The previous audit note was: under 650 content words . This expanded section adds a fuller explanation, concrete examples, and practice guidance so the page can stand on its own for beginners.
A good way to learn this page is to read the normal path once, run or trace the example, then intentionally change one input to observe the different result. That one change teaches more than memorizing several definitions.
Start with a tiny project scenario. For example, imagine one user action, one request, one resource, one function call, or one batch of data. Keep the scenario small enough that every step can be explained without skipping details.
Next, describe the movement of information. Where does the input start? Which rule or component handles it? What result should appear? If the result is wrong, where would you inspect first?
Finally, compare two outcomes. The correct outcome proves that you understand the main rule. The incorrect outcome teaches the symptom, which is what you will recognize later during debugging or interviews.
This pattern keeps chat history outside the model and injects it only when invoking the chain.
from langchain_core.chat_history import InMemoryChatMessageHistory
from langchain_core.prompts import ChatPromptTemplate, MessagesPlaceholder
from langchain_core.runnables.history import RunnableWithMessageHistory
from langchain_openai import ChatOpenAI
store = {}
def get_history(session_id: str):
if session_id not in store:
store[session_id] = InMemoryChatMessageHistory()
return store[session_id]
prompt = ChatPromptTemplate.from_messages([
("system", "You are a helpful programming mentor."),
MessagesPlaceholder(variable_name="history"),
("human", "{question}"),
])
chain = prompt | ChatOpenAI(model="gpt-4o-mini", temperature=0.2)
chat = RunnableWithMessageHistory(
chain,
get_history,
input_messages_key="question",
history_messages_key="history",
)
config = {"configurable": {"session_id": "user-123"}}
print(chat.invoke({"question": "What is RAG?"}, config=config).content)
print(chat.invoke({"question": "Give me one use case for it."}, config=config).content)
from langchain_core.prompts import ChatPromptTemplate
from langchain_core.output_parsers import StrOutputParser
prompt = ChatPromptTemplate.from_template('Explain LangChain with one example and one warning.')
chain = prompt | (lambda message: message.text) | StrOutputParser()
# In a real app, replace the lambda with a chat model and keep the parser step explicit.
def check_answer(answer: str) -> list[str]:
issues = []
if 'source' not in answer.lower():
issues.append('Add sources or retrieved context.')
if len(answer) < 120:
issues.append('Add a fuller explanation for LangChain.')
return issues
print(check_answer('Short answer without source'))
Append every message forever.
Trim, summarize, or retrieve relevant memory.
Store user secrets in long-term memory.
Store only necessary, user-approved durable facts.
Learning LangChain only as a term.
Learn it through a working example, a boundary case, and a failure case.
Skipping verification.
Always check output, state, logs, metrics, query results, or compiler feedback.
Changing many things at once while debugging.
Change one setting, input, or line, then inspect the result.
No.
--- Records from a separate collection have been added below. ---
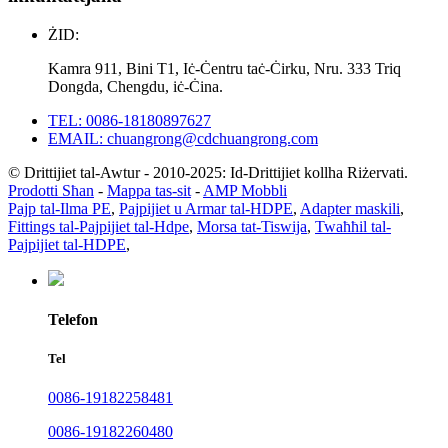
ŻID:
Kamra 911, Bini T1, Iċ-Ċentru taċ-Ċirku, Nru. 333 Triq
Dongda, Chengdu, iċ-Ċina.
TEL: 0086-18180897627
EMAIL: chuangrong@cdchuangrong.com
© Drittijiet tal-Awtur - 2010-2025: Id-Drittijiet kollha Riżervati.
Prodotti Sħan
-
Mappa tas-sit
-
AMP Mobbli
Pajp tal-Ilma PE
,
Pajpijiet u Armar tal-HDPE
,
Adapter maskili
,
Fittings tal-Pajpijiet tal-Hdpe
,
Morsa tat-Tiswija
,
Twaħħil tal-
Pajpijiet tal-HDPE
,
Telefon
Tel
0086-19182258481
0086-19182260480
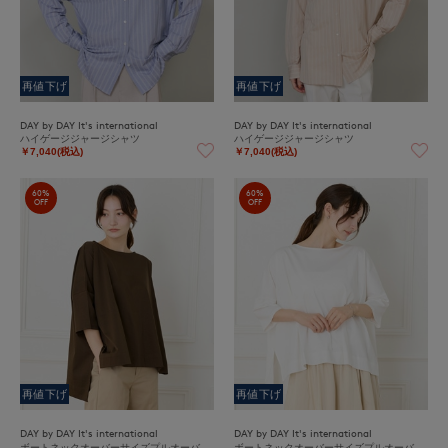
再値下げ
再値下げ
DAY by DAY It's international
DAY by DAY It's international
ハイゲージジャージシャツ
ハイゲージジャージシャツ
￥7,040(税込)
￥7,040(税込)
60%
60%
OFF
OFF
再値下げ
再値下げ
DAY by DAY It's international
DAY by DAY It's international
ボートネックオーバーサイズプルオーバ
ボートネックオーバーサイズプルオーバ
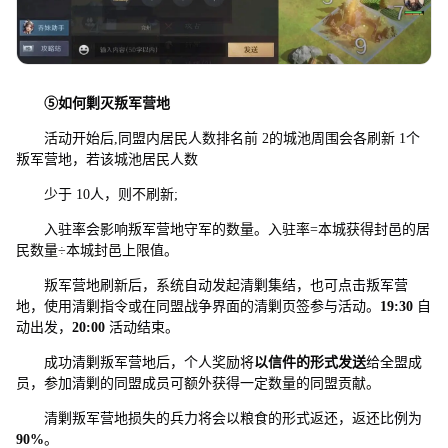
⑤
如何剿灭叛军营地
活动开始后,同盟内居民人数排名前 2的城池周围会各刷新 1个
叛军营地，若该城池居民人数
少于 10人，则不刷新;
入驻率会影响叛军营地守军的数量。入驻率=本城获得封邑的居
民数量÷本城封邑上限值。
叛军营地刷新后，系统自动发起清剿集结，也可点击叛军营
地，使用清剿指令或在同盟战争界面的清剿页签参与活动。
19:30
自
动出发，
20:00
活动结束。
成功清剿叛军营地后，个人奖励将
以信件的形式发送
给全盟成
员，参加清剿的同盟成员可额外获得一定数量的同盟贡献。
清剿叛军营地损失的兵力将会以粮食的形式返还，返还比例为
90%
。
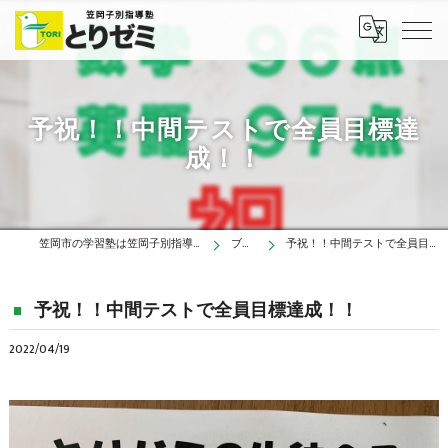
予祝！！中間テストで全員目標達
成！！
笠岡市の学習塾は笠岡子別指導塾とりゼミ
ブログ
予祝！！中間テストで全員目標達成！！
予祝！！中間テストで全員目標達成！！
2022/04/19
Memory usually stores conversation or user state. RAG retrieves external knowledge from documents or databases.
Yes. Old, irrelevant, or incorrect memory can distract the model and produce poor answers.
Start with one tiny example, trace every step, then compare it with a broken version.
Verify the visible result: output, state, log entry, metric, query result, compiler feedback, or rendered behavior.
It often combines vocabulary with behavior. The confusion drops when you trace the input, rule, result, and failure path.